--- Start ---
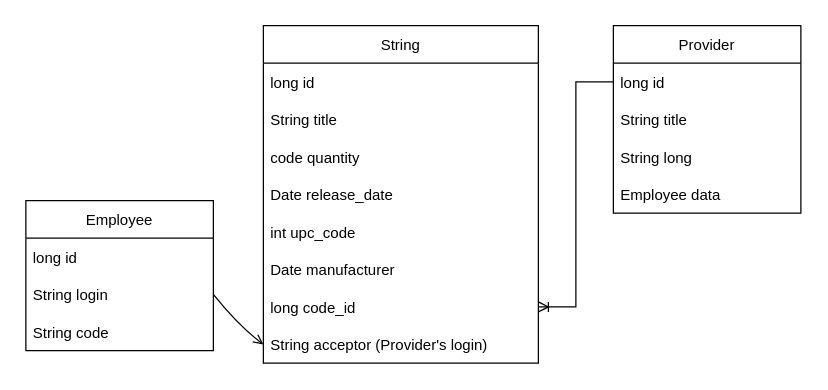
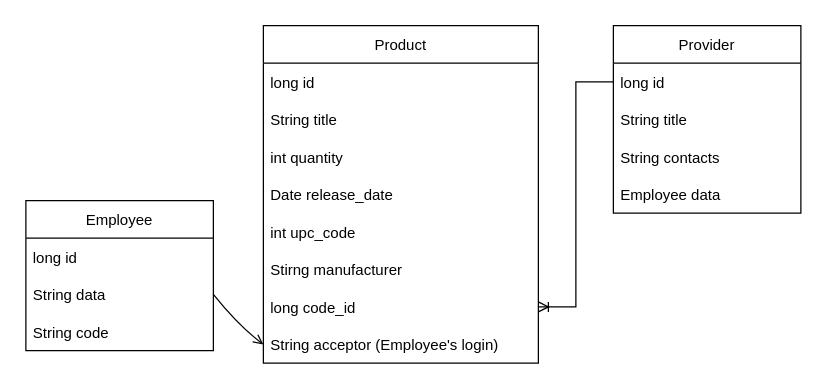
  <mxCell id="0" />
  <mxCell id="1" parent="0" />
  <mxCell id="2" value="Employee" style="swimlane;fontStyle=0;childLayout=stackLayout;horizontal=1;startSize=30;horizontalStack=0;resizeParent=1;resizeParentMax=0;resizeLast=0;collapsible=1;marginBottom=0;" parent="1" vertex="1"><mxGeometry x="20" y="160" width="150" height="120" as="geometry" /></mxCell>
  <mxCell id="3" value="long id" style="text;strokeColor=none;fillColor=none;align=left;verticalAlign=middle;spacingLeft=4;spacingRight=4;overflow=hidden;points=[[0,0.5],[1,0.5]];portConstraint=eastwest;rotatable=0;" parent="2" vertex="1"><mxGeometry y="30" width="150" height="30" as="geometry" /></mxCell>
- <mxCell id="4" value="String login" style="text;strokeColor=none;fillColor=none;align=left;verticalAlign=middle;spacingLeft=4;spacingRight=4;overflow=hidden;points=[[0,0.5],[1,0.5]];portConstraint=eastwest;rotatable=0;" parent="2" vertex="1"><mxGeometry y="60" width="150" height="30" as="geometry" /></mxCell>
+ <mxCell id="4" value="String data" style="text;strokeColor=none;fillColor=none;align=left;verticalAlign=middle;spacingLeft=4;spacingRight=4;overflow=hidden;points=[[0,0.5],[1,0.5]];portConstraint=eastwest;rotatable=0;" parent="2" vertex="1"><mxGeometry y="60" width="150" height="30" as="geometry" /></mxCell>
  <mxCell id="5" value="String code" style="text;strokeColor=none;fillColor=none;align=left;verticalAlign=middle;spacingLeft=4;spacingRight=4;overflow=hidden;points=[[0,0.5],[1,0.5]];portConstraint=eastwest;rotatable=0;" parent="2" vertex="1"><mxGeometry y="90" width="150" height="30" as="geometry" /></mxCell>
- <mxCell id="6" value="String" style="swimlane;fontStyle=0;childLayout=stackLayout;horizontal=1;startSize=30;horizontalStack=0;resizeParent=1;resizeParentMax=0;resizeLast=0;collapsible=1;marginBottom=0;" parent="1" vertex="1"><mxGeometry x="210" y="20" width="220" height="270" as="geometry" /></mxCell>
+ <mxCell id="6" value="Product" style="swimlane;fontStyle=0;childLayout=stackLayout;horizontal=1;startSize=30;horizontalStack=0;resizeParent=1;resizeParentMax=0;resizeLast=0;collapsible=1;marginBottom=0;" parent="1" vertex="1"><mxGeometry x="210" y="20" width="220" height="270" as="geometry" /></mxCell>
  <mxCell id="7" value="long id" style="text;strokeColor=none;fillColor=none;align=left;verticalAlign=middle;spacingLeft=4;spacingRight=4;overflow=hidden;points=[[0,0.5],[1,0.5]];portConstraint=eastwest;rotatable=0;" parent="6" vertex="1"><mxGeometry y="30" width="220" height="30" as="geometry" /></mxCell>
  <mxCell id="8" value="String title" style="text;strokeColor=none;fillColor=none;align=left;verticalAlign=middle;spacingLeft=4;spacingRight=4;overflow=hidden;points=[[0,0.5],[1,0.5]];portConstraint=eastwest;rotatable=0;" parent="6" vertex="1"><mxGeometry y="60" width="220" height="30" as="geometry" /></mxCell>
- <mxCell id="9" value="code quantity" style="text;strokeColor=none;fillColor=none;align=left;verticalAlign=middle;spacingLeft=4;spacingRight=4;overflow=hidden;points=[[0,0.5],[1,0.5]];portConstraint=eastwest;rotatable=0;" parent="6" vertex="1"><mxGeometry y="90" width="220" height="30" as="geometry" /></mxCell>
+ <mxCell id="9" value="int quantity" style="text;strokeColor=none;fillColor=none;align=left;verticalAlign=middle;spacingLeft=4;spacingRight=4;overflow=hidden;points=[[0,0.5],[1,0.5]];portConstraint=eastwest;rotatable=0;" parent="6" vertex="1"><mxGeometry y="90" width="220" height="30" as="geometry" /></mxCell>
  <mxCell id="10" value="Date release_date" style="text;strokeColor=none;fillColor=none;align=left;verticalAlign=middle;spacingLeft=4;spacingRight=4;overflow=hidden;points=[[0,0.5],[1,0.5]];portConstraint=eastwest;rotatable=0;" parent="6" vertex="1"><mxGeometry y="120" width="220" height="30" as="geometry" /></mxCell>
  <mxCell id="11" value="int upc_code" style="text;strokeColor=none;fillColor=none;align=left;verticalAlign=middle;spacingLeft=4;spacingRight=4;overflow=hidden;points=[[0,0.5],[1,0.5]];portConstraint=eastwest;rotatable=0;" parent="6" vertex="1"><mxGeometry y="150" width="220" height="30" as="geometry" /></mxCell>
- <mxCell id="12" value="Date manufacturer" style="text;strokeColor=none;fillColor=none;align=left;verticalAlign=middle;spacingLeft=4;spacingRight=4;overflow=hidden;points=[[0,0.5],[1,0.5]];portConstraint=eastwest;rotatable=0;" parent="6" vertex="1"><mxGeometry y="180" width="220" height="30" as="geometry" /></mxCell>
+ <mxCell id="12" value="Stirng manufacturer" style="text;strokeColor=none;fillColor=none;align=left;verticalAlign=middle;spacingLeft=4;spacingRight=4;overflow=hidden;points=[[0,0.5],[1,0.5]];portConstraint=eastwest;rotatable=0;" parent="6" vertex="1"><mxGeometry y="180" width="220" height="30" as="geometry" /></mxCell>
  <mxCell id="13" value="long code_id" style="text;strokeColor=none;fillColor=none;align=left;verticalAlign=middle;spacingLeft=4;spacingRight=4;overflow=hidden;points=[[0,0.5],[1,0.5]];portConstraint=eastwest;rotatable=0;" parent="6" vertex="1"><mxGeometry y="210" width="220" height="30" as="geometry" /></mxCell>
- <mxCell id="14" value="String acceptor (Provider's login)" style="text;strokeColor=none;fillColor=none;align=left;verticalAlign=middle;spacingLeft=4;spacingRight=4;overflow=hidden;points=[[0,0.5],[1,0.5]];portConstraint=eastwest;rotatable=0;" parent="6" vertex="1"><mxGeometry y="240" width="220" height="30" as="geometry" /></mxCell>
+ <mxCell id="14" value="String acceptor (Employee's login)" style="text;strokeColor=none;fillColor=none;align=left;verticalAlign=middle;spacingLeft=4;spacingRight=4;overflow=hidden;points=[[0,0.5],[1,0.5]];portConstraint=eastwest;rotatable=0;" parent="6" vertex="1"><mxGeometry y="240" width="220" height="30" as="geometry" /></mxCell>
  <mxCell id="15" value="Provider" style="swimlane;fontStyle=0;childLayout=stackLayout;horizontal=1;startSize=30;horizontalStack=0;resizeParent=1;resizeParentMax=0;resizeLast=0;collapsible=1;marginBottom=0;" parent="1" vertex="1"><mxGeometry x="490" y="20" width="150" height="150" as="geometry" /></mxCell>
  <mxCell id="16" value="long id" style="text;strokeColor=none;fillColor=none;align=left;verticalAlign=middle;spacingLeft=4;spacingRight=4;overflow=hidden;points=[[0,0.5],[1,0.5]];portConstraint=eastwest;rotatable=0;" parent="15" vertex="1"><mxGeometry y="30" width="150" height="30" as="geometry" /></mxCell>
  <mxCell id="17" value="String title" style="text;strokeColor=none;fillColor=none;align=left;verticalAlign=middle;spacingLeft=4;spacingRight=4;overflow=hidden;points=[[0,0.5],[1,0.5]];portConstraint=eastwest;rotatable=0;" parent="15" vertex="1"><mxGeometry y="60" width="150" height="30" as="geometry" /></mxCell>
- <mxCell id="18" value="String long" style="text;strokeColor=none;fillColor=none;align=left;verticalAlign=middle;spacingLeft=4;spacingRight=4;overflow=hidden;points=[[0,0.5],[1,0.5]];portConstraint=eastwest;rotatable=0;" parent="15" vertex="1"><mxGeometry y="90" width="150" height="30" as="geometry" /></mxCell>
+ <mxCell id="18" value="String contacts" style="text;strokeColor=none;fillColor=none;align=left;verticalAlign=middle;spacingLeft=4;spacingRight=4;overflow=hidden;points=[[0,0.5],[1,0.5]];portConstraint=eastwest;rotatable=0;" parent="15" vertex="1"><mxGeometry y="90" width="150" height="30" as="geometry" /></mxCell>
  <mxCell id="19" value="Employee data" style="text;strokeColor=none;fillColor=none;align=left;verticalAlign=middle;spacingLeft=4;spacingRight=4;overflow=hidden;points=[[0,0.5],[1,0.5]];portConstraint=eastwest;rotatable=0;" parent="15" vertex="1"><mxGeometry y="120" width="150" height="30" as="geometry" /></mxCell>
  <mxCell id="20" value="" style="edgeStyle=entityRelationEdgeStyle;fontSize=12;html=1;endArrow=ERoneToMany;rounded=0;exitX=0;exitY=0.5;exitDx=0;exitDy=0;entryX=1;entryY=0.5;entryDx=0;entryDy=0;" parent="1" source="16" target="13" edge="1"><mxGeometry width="100" height="100" relative="1" as="geometry"><mxPoint x="450" y="300" as="sourcePoint" /><mxPoint x="550" y="200" as="targetPoint" /></mxGeometry></mxCell>
  <mxCell id="21" value="" style="curved=1;endArrow=open;html=1;rounded=0;exitX=1;exitY=0.5;exitDx=0;exitDy=0;entryX=0;entryY=0.5;entryDx=0;entryDy=0;" edge="1" parent="1" source="4" target="14"><mxGeometry width="50" height="50" relative="1" as="geometry"><mxPoint x="390" y="340" as="sourcePoint" /><mxPoint x="200" y="320" as="targetPoint" /><Array as="points"><mxPoint x="190" y="260" /></Array></mxGeometry></mxCell>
--- End ---
> **EXERCISE**: Extract each line of the items that contains the string "entryY".

> **OUTPUT OF THE TASK**:
  <mxCell id="20" value="" style="edgeStyle=entityRelationEdgeStyle;fontSize=12;html=1;endArrow=ERoneToMany;rounded=0;exitX=0;exitY=0.5;exitDx=0;exitDy=0;entryX=1;entryY=0.5;entryDx=0;entryDy=0;" parent="1" source="16" target="13" edge="1"><mxGeometry width="100" height="100" relative="1" as="geometry"><mxPoint x="450" y="300" as="sourcePoint" /><mxPoint x="550" y="200" as="targetPoint" /></mxGeometry></mxCell>
  <mxCell id="21" value="" style="curved=1;endArrow=open;html=1;rounded=0;exitX=1;exitY=0.5;exitDx=0;exitDy=0;entryX=0;entryY=0.5;entryDx=0;entryDy=0;" edge="1" parent="1" source="4" target="14"><mxGeometry width="50" height="50" relative="1" as="geometry"><mxPoint x="390" y="340" as="sourcePoint" /><mxPoint x="200" y="320" as="targetPoint" /><Array as="points"><mxPoint x="190" y="260" /></Array></mxGeometry></mxCell>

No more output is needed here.